→ Consigne a
Recopiez tous les enregistrements ci-dessous en substituant « aucune » à « none », sans rien modifier d'autre.

→ Texte fourni
━━━━━━━━━━━━━━━━━━━━

L'âge moyen (conjoncturel) des bénéficiaires de l'APA augmente régulièrement

Le n°1212 de la collection Études et résultats de la DREES est consacré à un nouvel indicateur pour le suivi de l’allocation personnalisée d’autonomie (APA) : l’espérance de vie dans l’APA. Celle-ci correspond au nombre moyen d’années qu’une personne de 60 ans peut espérer vivre en tant que bénéficiaire de cette prestation, compte tenu des conditions de mortalité et des proportions de bénéficiaires du moment. Ainsi, fin 2019, l’espérance de vie dans l’APA s’élève à 2,4 années, soit 9,5 % de l’espérance de vie totale à 60 ans.

Cet indicateur s’inscrit dans la famille des indicateurs démographiques dits “conjoncturels”, particulièrement utiles pour suivre les évolutions d’une année sur l’autre de caractéristiques relatives aux parcours de vie. Les indicateurs simples, calculés en coupe pour une année donnée, ont en effet souvent pour limite d’être sensibles à des effets de composition, liés aux différences de taille entre générations. Le nombre de bénéficiaires de l’APA augmente par exemple chaque année, mais cette hausse résulte pour partie de l’effet mécanique d’avancée en âge des générations du baby/papy boom, et ne permet donc pas de tirer des enseignements sur les changements structurels. Pour cela, il est nécessaire de raisonner par cohorte, ce qui impose a priori de mesurer les indicateurs par génération. Mais ceci a alors comme inconvénient de ne pouvoir calculer ces indicateurs que très tardivement, car l’observation pour une génération donnée n’est possible que lorsque toutes les personnes qui la composent sont décédées. On ne pourrait ainsi, par exemple, connaître aujourd’hui que les caractéristiques des générations nées dans les années 1910 ou avant. Les indicateurs conjoncturels contournent cette difficulté en raisonnant sur des générations fictives qui connaitraient, pendant toute leur vie, les conditions observées une année donnée. Ils sont ainsi “fictifs”, car personne ne connaîtra pendant toute son existence de telles conditions de vie, mais ils sont particulièrement utiles car ils permettent de résumer la situation observée une année donnée d’une façon parlante et pertinente du point de vue des indicateurs démographiques.

━━━━━━━━━━━━━━━━━━━━

→ Lignes
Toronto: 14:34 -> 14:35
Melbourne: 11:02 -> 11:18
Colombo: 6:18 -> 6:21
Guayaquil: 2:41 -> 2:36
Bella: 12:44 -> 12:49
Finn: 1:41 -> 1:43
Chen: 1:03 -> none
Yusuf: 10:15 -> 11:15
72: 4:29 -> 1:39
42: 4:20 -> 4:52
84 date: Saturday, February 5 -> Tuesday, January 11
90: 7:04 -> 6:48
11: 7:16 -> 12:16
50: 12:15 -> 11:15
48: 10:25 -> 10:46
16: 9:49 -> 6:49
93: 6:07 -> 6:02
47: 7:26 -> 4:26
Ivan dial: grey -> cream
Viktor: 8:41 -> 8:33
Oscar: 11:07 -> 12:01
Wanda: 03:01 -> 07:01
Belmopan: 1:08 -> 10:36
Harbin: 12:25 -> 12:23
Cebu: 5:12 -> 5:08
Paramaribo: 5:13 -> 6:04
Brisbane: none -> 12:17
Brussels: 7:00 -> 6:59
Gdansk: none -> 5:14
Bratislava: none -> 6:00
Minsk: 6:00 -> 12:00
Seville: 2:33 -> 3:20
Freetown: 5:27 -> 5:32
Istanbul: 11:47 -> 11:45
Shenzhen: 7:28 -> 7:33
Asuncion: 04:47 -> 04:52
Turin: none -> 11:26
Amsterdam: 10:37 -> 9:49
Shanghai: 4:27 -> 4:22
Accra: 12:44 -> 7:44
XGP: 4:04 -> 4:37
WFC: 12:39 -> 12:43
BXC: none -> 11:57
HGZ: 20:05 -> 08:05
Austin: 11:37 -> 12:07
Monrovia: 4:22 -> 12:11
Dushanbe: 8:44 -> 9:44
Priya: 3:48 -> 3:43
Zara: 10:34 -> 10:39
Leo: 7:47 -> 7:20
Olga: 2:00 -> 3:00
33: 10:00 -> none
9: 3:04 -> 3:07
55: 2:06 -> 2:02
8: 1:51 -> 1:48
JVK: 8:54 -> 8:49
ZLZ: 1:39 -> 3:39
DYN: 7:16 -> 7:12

━━━━━━━━━━━━━━━━━━━━

→ Consigne b
Reproduisez à l'identique le passage du texte sur l'APA situé entre « Le n°1212 de » et « totale à 60 ans. », bornes comprises.

→ Réponse attendue a
Toronto: 14:34 -> 14:35
Melbourne: 11:02 -> 11:18
Colombo: 6:18 -> 6:21
Guayaquil: 2:41 -> 2:36
Bella: 12:44 -> 12:49
Finn: 1:41 -> 1:43
Chen: 1:03 -> aucune
Yusuf: 10:15 -> 11:15
72: 4:29 -> 1:39
42: 4:20 -> 4:52
84 date: Saturday, February 5 -> Tuesday, January 11
90: 7:04 -> 6:48
11: 7:16 -> 12:16
50: 12:15 -> 11:15
48: 10:25 -> 10:46
16: 9:49 -> 6:49
93: 6:07 -> 6:02
47: 7:26 -> 4:26
Ivan dial: grey -> cream
Viktor: 8:41 -> 8:33
Oscar: 11:07 -> 12:01
Wanda: 03:01 -> 07:01
Belmopan: 1:08 -> 10:36
Harbin: 12:25 -> 12:23
Cebu: 5:12 -> 5:08
Paramaribo: 5:13 -> 6:04
Brisbane: aucune -> 12:17
Brussels: 7:00 -> 6:59
Gdansk: aucune -> 5:14
Bratislava: aucune -> 6:00
Minsk: 6:00 -> 12:00
Seville: 2:33 -> 3:20
Freetown: 5:27 -> 5:32
Istanbul: 11:47 -> 11:45
Shenzhen: 7:28 -> 7:33
Asuncion: 04:47 -> 04:52
Turin: aucune -> 11:26
Amsterdam: 10:37 -> 9:49
Shanghai: 4:27 -> 4:22
Accra: 12:44 -> 7:44
XGP: 4:04 -> 4:37
WFC: 12:39 -> 12:43
BXC: aucune -> 11:57
HGZ: 20:05 -> 08:05
Austin: 11:37 -> 12:07
Monrovia: 4:22 -> 12:11
Dushanbe: 8:44 -> 9:44
Priya: 3:48 -> 3:43
Zara: 10:34 -> 10:39
Leo: 7:47 -> 7:20
Olga: 2:00 -> 3:00
33: 10:00 -> aucune
9: 3:04 -> 3:07
55: 2:06 -> 2:02
8: 1:51 -> 1:48
JVK: 8:54 -> 8:49
ZLZ: 1:39 -> 3:39
DYN: 7:16 -> 7:12

→ Réponse attendue b
Le n°1212 de la collection Études et résultats de la DREES est consacré à un nouvel indicateur pour le suivi de l’allocation personnalisée d’autonomie (APA) : l’espérance de vie dans l’APA. Celle-ci correspond au nombre moyen d’années qu’une personne de 60 ans peut espérer vivre en tant que bénéficiaire de cette prestation, compte tenu des conditions de mortalité et des proportions de bénéficiaires du moment. Ainsi, fin 2019, l’espérance de vie dans l’APA s’élève à 2,4 années, soit 9,5 % de l’espérance de vie totale à 60 ans.